Another problem is that weakness is relatively easy to take advantage of. All you have to do is send the correct malicious code to the app, wait for it to register on Log4j, and then gain system access. At checkpoint, more than 60 variants of vulnerability have been reported, with different types of inputs that can be sent to the app to remotely control it.

As of this week, Checkpoint has already identified 5.4 million attempts to exploit vulnerabilities blocked in its systems. Some of the exploiters were crypto miners who tried to hijack the resources of hacked computers in favor of mining. In addition, the company identified groups from Iran that were using the library to attack Israeli sites. Other security companies have found attempts to breach trust through open loopholes.

A sample by Startup Wise, founded by Ernest and Young, found that only 45% of attacked organizations published the required vulnerabilities and installed the required updates in their cloud environment within ten days. So it would probably be naive to assume that all attempts at aggression through weakness have so far failed. Many attackers, such as pilgrims or money launderers, have already infiltrated organizations’ computer systems and are now more likely to try to dig deeper into those systems.

“There is a real race between good and evil. Security officials want to find vulnerable areas and fix them as soon as possible. The problem is so big. Organizations have tens of thousands or millions of cloud systems,” Rapaport said.

“The code replacement process is so complicated that having a software update is just the tip of the iceberg. When I worked at Microsoft, I remember it sometimes took months for everyone responsible for fixing the various parts of it to code.” Schwartz says. “Eventually, if you lose a place, you’re going to become a company that makes headlines for not solving the problem and losing someone’s job.”
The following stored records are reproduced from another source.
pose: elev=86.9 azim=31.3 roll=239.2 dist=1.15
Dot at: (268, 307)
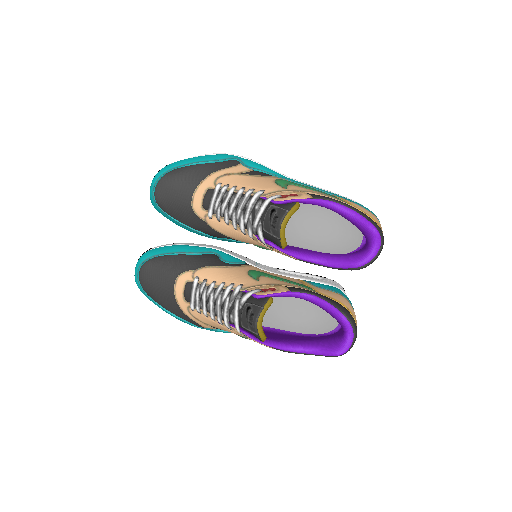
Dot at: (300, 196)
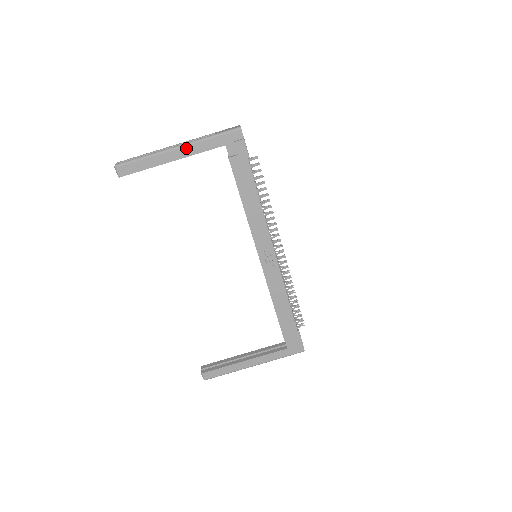
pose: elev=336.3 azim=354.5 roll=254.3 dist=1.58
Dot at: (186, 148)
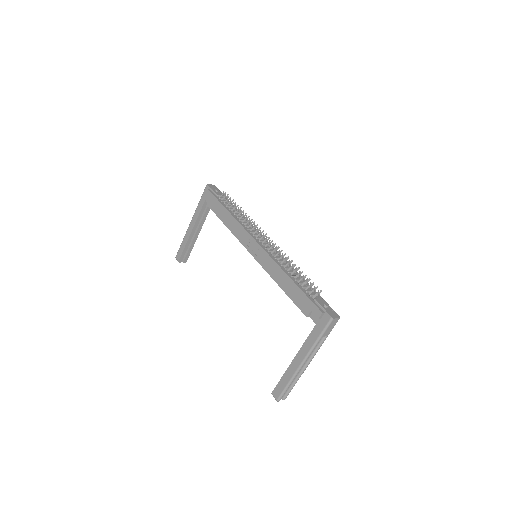
Dot at: (193, 219)
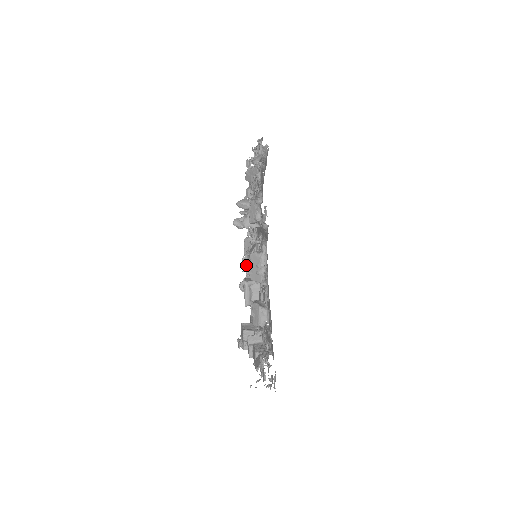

Tomar Schwartz, co-founder and VP of technology at the startup of the day / Photo: Nathaniel Tobias

To illustrate, the EternalBlue vulnerability in Microsoft protocol was leaked in April 2017. Although there was already a high-risk patch at the time of the leak, this vulnerability was used for widespread mistrust attacks in the US and Europe in May and June. That year, an attack by TSMC in Taiwan cost him millions of dollars in production losses.
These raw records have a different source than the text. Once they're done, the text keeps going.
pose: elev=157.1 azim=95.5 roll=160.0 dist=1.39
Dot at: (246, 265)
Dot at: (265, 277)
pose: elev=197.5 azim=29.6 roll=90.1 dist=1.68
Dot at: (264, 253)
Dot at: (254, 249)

Is Weakness a Sales Promotion?

Dangerous security breaches are certainly a potential business opportunity for cyber companies to expand their customer base. Indeed, after the publication of Vulnerability, several companies, from cloud giant Snowflake to Israeli Vice, announced that they would provide free tools to organizations to identify new risks, in the hope that they would later become paid customers.

Rappaport says Log4j has definitely boosted Wise’s performance. “The environment we protect is tripled in a week, with existing customers installing us on 100% of their cloud systems at the same time, which is usually time consuming, while those who were in the sales process became customers,” he says.
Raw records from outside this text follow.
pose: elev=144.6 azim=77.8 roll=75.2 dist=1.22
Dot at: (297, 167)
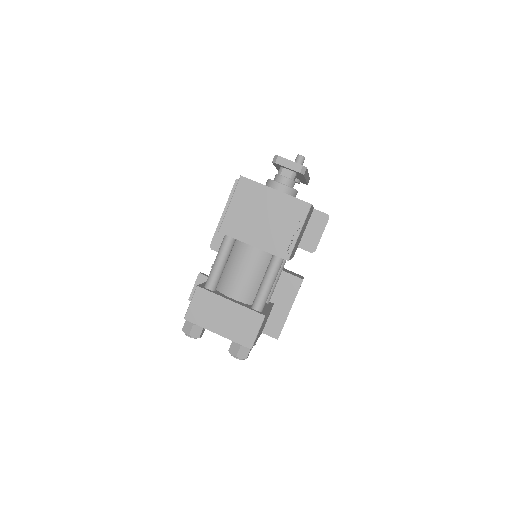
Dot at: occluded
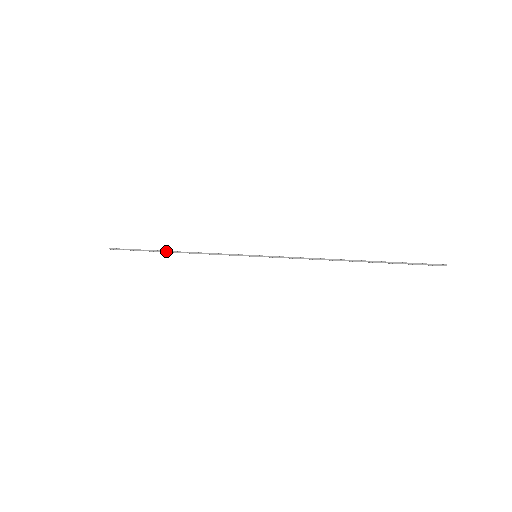
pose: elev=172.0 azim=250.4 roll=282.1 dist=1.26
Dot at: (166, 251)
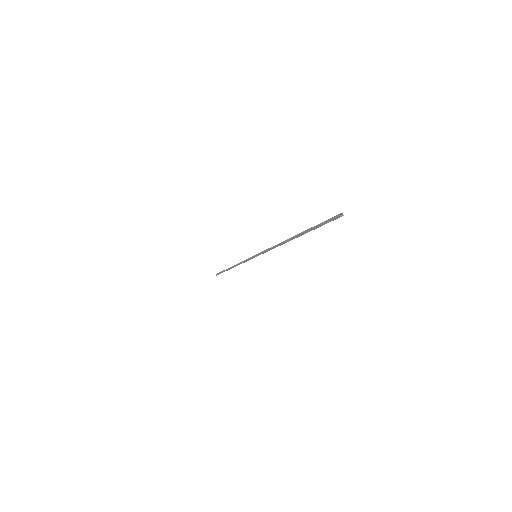
Dot at: occluded
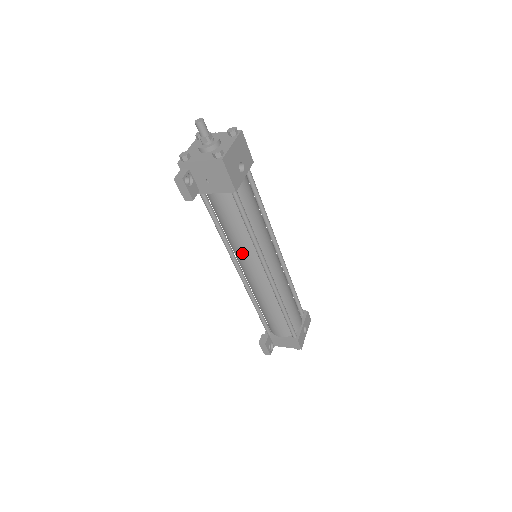
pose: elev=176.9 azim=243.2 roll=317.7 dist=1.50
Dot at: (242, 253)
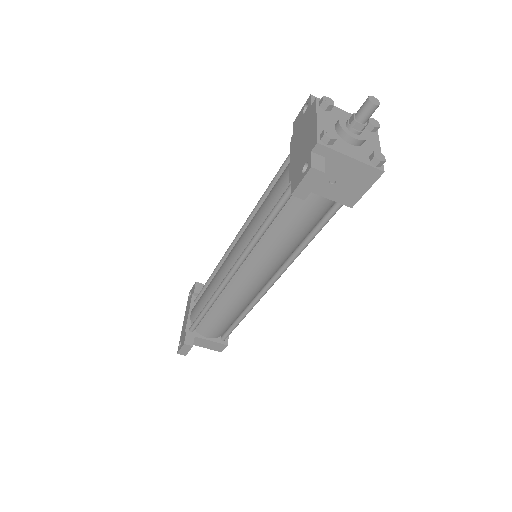
Dot at: (267, 259)
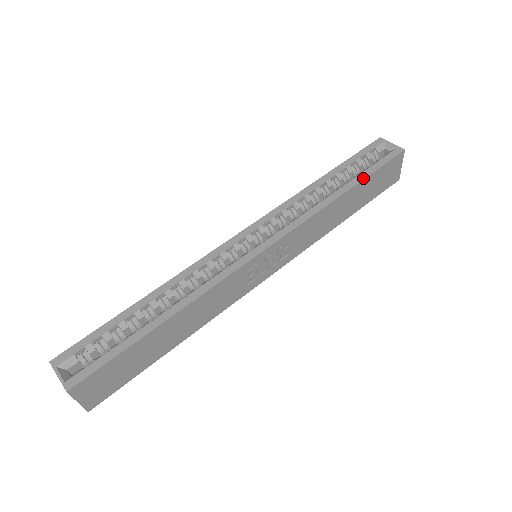
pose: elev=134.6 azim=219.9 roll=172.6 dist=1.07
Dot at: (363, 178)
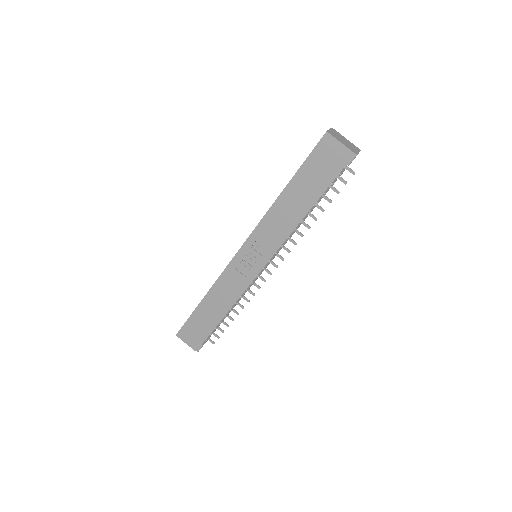
Dot at: occluded
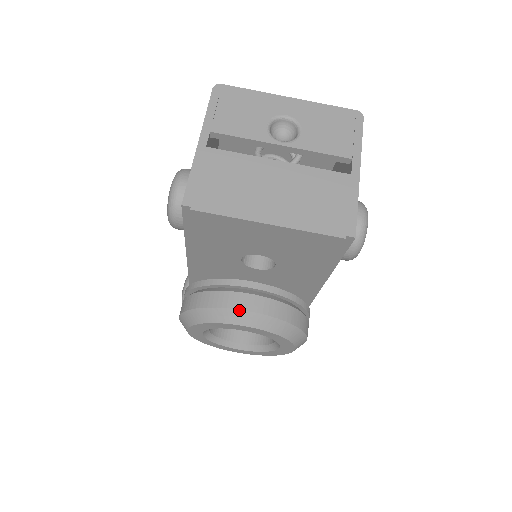
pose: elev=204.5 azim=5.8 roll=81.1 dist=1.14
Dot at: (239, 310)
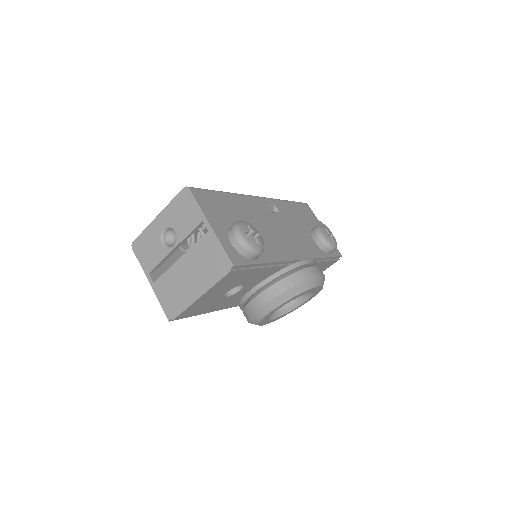
Dot at: (259, 309)
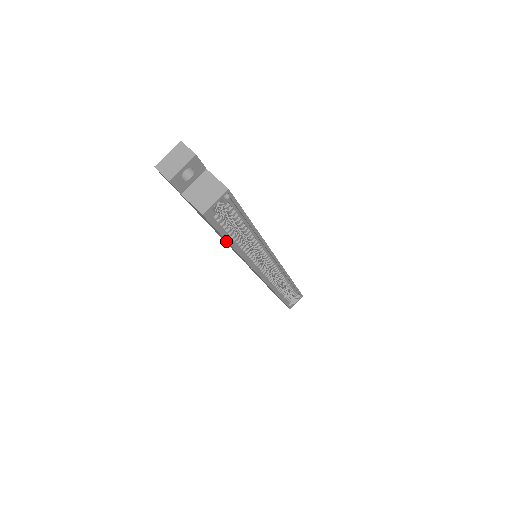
Dazez released its product around the same time as it discovered the weakness of Log4Shell, not a bad time. “Such an event that gets the focus gives us a whiff. We see that processes with customers are accelerated because of their desire to resolve the issue quickly and celebrate the holidays with a calm mind,” Schwartz says.

However, Finkelstein, from the checkpoint, is more skeptical about the impact of such an event on sales. “Of course it raises awareness about cyber, and we see organizations’ spending on information security increasing over time, but the event itself is not really a sales promotion, and its impact on the results is negligible.”